Reports: SE

48238-SE Advances in the Electronic Structure of Transition Metal Systems and Organometallics, at the ACS National Meeting, August 17-21, 2008, Philadelphia, PA

Mu-Hyun Baik, Indiana University

This award supported a Symposium held at the National ACS Meeting in Philadelphia from Aug/17-21/2008 entitled “Advances in the Electronic Structure of Transition Metal Systems and Organometallics”. There were a total of 8 half-day sessions with 32 invited speakers, of which two had to cancel last minute due to family emergencies, and there were 14 contributed presentations. The support from PRF for this symposium was only used to cover travelling costs of the 5 international speakers, the Professors Neese, Bickelhaupt, Frenking, Pierloot and Thiel.

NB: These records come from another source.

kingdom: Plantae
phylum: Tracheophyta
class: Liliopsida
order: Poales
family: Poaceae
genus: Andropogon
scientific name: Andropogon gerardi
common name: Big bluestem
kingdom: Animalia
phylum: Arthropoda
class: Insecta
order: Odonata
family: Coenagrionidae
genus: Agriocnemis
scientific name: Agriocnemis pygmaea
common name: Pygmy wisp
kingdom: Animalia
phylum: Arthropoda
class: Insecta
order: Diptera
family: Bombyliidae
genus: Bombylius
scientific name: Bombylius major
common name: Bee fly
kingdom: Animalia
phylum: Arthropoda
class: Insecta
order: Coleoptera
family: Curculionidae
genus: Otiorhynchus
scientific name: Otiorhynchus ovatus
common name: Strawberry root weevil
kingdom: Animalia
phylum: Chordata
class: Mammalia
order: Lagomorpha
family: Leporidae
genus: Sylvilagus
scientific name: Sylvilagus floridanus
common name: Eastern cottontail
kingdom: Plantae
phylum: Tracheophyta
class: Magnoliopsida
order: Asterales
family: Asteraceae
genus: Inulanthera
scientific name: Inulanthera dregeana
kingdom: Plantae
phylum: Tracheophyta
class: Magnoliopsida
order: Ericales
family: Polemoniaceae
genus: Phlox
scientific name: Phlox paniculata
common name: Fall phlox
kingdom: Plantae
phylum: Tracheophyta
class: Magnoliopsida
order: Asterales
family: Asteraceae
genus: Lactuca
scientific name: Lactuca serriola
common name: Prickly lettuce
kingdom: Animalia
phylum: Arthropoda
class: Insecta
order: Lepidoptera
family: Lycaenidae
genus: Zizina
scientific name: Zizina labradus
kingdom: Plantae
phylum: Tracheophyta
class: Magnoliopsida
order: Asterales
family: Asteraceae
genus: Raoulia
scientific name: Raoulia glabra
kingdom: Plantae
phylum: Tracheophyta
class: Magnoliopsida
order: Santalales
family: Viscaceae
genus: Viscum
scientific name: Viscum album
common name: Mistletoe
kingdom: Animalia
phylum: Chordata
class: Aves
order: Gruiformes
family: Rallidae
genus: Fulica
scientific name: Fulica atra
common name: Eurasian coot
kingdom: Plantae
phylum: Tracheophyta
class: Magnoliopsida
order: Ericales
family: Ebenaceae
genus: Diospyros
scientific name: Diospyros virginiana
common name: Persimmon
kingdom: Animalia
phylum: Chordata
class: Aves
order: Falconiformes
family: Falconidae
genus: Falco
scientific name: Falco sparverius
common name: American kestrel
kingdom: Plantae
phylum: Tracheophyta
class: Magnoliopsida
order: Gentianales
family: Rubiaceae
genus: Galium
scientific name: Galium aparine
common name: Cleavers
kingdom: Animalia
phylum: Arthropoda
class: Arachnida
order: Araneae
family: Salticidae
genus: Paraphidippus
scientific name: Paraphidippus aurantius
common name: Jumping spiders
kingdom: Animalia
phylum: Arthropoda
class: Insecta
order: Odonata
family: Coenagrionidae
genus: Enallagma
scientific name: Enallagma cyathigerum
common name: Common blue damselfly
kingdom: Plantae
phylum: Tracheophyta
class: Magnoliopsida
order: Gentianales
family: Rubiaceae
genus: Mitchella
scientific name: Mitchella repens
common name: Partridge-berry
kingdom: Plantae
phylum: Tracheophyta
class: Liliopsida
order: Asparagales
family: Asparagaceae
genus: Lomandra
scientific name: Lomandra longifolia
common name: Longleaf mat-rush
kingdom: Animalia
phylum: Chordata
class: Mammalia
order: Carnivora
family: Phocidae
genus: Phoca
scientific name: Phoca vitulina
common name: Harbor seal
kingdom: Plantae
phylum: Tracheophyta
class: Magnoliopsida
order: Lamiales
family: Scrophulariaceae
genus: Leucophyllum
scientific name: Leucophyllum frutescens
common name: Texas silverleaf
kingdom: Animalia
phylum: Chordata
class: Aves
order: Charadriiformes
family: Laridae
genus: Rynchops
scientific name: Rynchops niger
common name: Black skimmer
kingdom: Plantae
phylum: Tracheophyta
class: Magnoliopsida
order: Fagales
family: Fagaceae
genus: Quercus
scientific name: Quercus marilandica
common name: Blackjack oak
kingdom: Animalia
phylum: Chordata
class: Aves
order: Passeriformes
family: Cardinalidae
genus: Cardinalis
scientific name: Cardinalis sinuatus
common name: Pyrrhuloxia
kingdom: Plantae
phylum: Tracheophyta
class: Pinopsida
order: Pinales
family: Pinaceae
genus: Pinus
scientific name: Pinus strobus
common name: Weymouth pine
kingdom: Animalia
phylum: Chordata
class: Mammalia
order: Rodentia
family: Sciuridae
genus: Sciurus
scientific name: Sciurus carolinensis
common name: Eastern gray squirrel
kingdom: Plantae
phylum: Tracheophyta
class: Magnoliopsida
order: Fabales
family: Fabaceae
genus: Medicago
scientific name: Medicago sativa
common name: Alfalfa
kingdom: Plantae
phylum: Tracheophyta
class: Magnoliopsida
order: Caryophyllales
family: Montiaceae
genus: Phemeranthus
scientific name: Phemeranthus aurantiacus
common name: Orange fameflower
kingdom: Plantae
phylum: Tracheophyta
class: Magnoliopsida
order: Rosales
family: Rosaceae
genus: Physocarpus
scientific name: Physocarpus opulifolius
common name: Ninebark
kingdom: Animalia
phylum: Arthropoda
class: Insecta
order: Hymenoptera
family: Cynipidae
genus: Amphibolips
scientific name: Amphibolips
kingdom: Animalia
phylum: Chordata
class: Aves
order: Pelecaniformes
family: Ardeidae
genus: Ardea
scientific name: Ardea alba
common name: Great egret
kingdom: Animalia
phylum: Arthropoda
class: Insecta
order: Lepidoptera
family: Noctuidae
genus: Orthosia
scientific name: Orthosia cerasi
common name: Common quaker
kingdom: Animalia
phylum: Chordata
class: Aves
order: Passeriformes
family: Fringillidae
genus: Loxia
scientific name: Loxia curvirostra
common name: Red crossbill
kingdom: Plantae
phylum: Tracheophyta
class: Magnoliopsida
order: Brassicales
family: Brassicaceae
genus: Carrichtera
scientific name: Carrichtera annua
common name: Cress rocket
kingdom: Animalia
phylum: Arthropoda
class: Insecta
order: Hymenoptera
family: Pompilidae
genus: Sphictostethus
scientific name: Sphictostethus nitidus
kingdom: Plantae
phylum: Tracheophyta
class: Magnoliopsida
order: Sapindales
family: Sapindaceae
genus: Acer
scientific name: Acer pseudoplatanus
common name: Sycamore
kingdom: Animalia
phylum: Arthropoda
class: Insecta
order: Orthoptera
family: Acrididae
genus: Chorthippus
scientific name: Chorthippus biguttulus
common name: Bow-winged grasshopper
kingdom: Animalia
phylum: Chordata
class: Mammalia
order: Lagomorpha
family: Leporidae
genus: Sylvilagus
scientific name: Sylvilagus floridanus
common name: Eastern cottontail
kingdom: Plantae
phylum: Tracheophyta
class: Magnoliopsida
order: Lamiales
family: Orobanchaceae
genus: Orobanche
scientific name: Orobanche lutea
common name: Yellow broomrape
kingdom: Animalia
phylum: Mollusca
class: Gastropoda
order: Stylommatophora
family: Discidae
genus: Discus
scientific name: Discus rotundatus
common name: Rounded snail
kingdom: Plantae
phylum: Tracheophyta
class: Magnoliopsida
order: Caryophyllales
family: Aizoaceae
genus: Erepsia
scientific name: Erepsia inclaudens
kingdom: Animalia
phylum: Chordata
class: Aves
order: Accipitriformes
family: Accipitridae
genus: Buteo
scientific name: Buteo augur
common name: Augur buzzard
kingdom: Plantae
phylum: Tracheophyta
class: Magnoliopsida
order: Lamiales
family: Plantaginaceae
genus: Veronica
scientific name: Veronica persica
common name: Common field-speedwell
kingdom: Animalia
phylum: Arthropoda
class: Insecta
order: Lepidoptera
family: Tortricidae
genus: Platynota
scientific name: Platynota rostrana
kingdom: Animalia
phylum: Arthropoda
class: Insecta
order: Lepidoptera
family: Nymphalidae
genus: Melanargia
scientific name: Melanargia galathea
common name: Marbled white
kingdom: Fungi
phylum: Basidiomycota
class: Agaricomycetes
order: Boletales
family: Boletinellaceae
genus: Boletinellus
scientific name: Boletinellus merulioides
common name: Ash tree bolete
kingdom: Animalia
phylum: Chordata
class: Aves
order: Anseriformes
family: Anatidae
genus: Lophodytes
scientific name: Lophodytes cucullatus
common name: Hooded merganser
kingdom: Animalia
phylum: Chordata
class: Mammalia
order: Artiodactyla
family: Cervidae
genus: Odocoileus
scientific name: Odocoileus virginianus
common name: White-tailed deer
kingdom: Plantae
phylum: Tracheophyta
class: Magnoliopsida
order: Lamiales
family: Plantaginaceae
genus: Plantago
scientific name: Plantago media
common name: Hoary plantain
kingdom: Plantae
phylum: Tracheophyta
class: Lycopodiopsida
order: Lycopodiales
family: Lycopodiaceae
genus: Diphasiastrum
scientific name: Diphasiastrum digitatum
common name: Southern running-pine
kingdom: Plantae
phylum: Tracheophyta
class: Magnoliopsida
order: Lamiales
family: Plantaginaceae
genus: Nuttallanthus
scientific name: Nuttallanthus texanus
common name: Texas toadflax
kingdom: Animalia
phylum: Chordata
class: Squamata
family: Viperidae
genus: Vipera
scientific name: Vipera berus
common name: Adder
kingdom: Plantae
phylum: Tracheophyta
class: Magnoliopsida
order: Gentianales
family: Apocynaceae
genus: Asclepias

The symposium was a great success both attendance wise and from the depth and intensity of scientific exchange. Given the recently increased urgency and interest in catalysis related to alternative energy, special attention was paid both at the planning stage and during execution to this area. By inviting both theoreticians and experimentalists we hoped to encourage complementary and fruitful discussions and we were not disappointed. For example, Ken Houk, Dean Tantillo, Matthias Bickelhaupt and Mike Hall delivered very interesting talks on reaction mechanisms and electronic structures of catalysts and catalyst candidates that inspired much discussion in full participation of experimentalists in the audience, including Justine Roth, John Montgomery and Robert Szilagyi.  Another series of talks that sparked much interest included lectures by Frank Neese who discussed new ways of accessing high-level correlated ab initio methods to complement density functional methods, Kristine Pierloot lectured on multiconfigurational theory beyond a standard CASSCF approach for large transition metal complexes and Bill Goddard, III gave an exciting talk on his new approach to modeling high temperature systems of mesoscale models.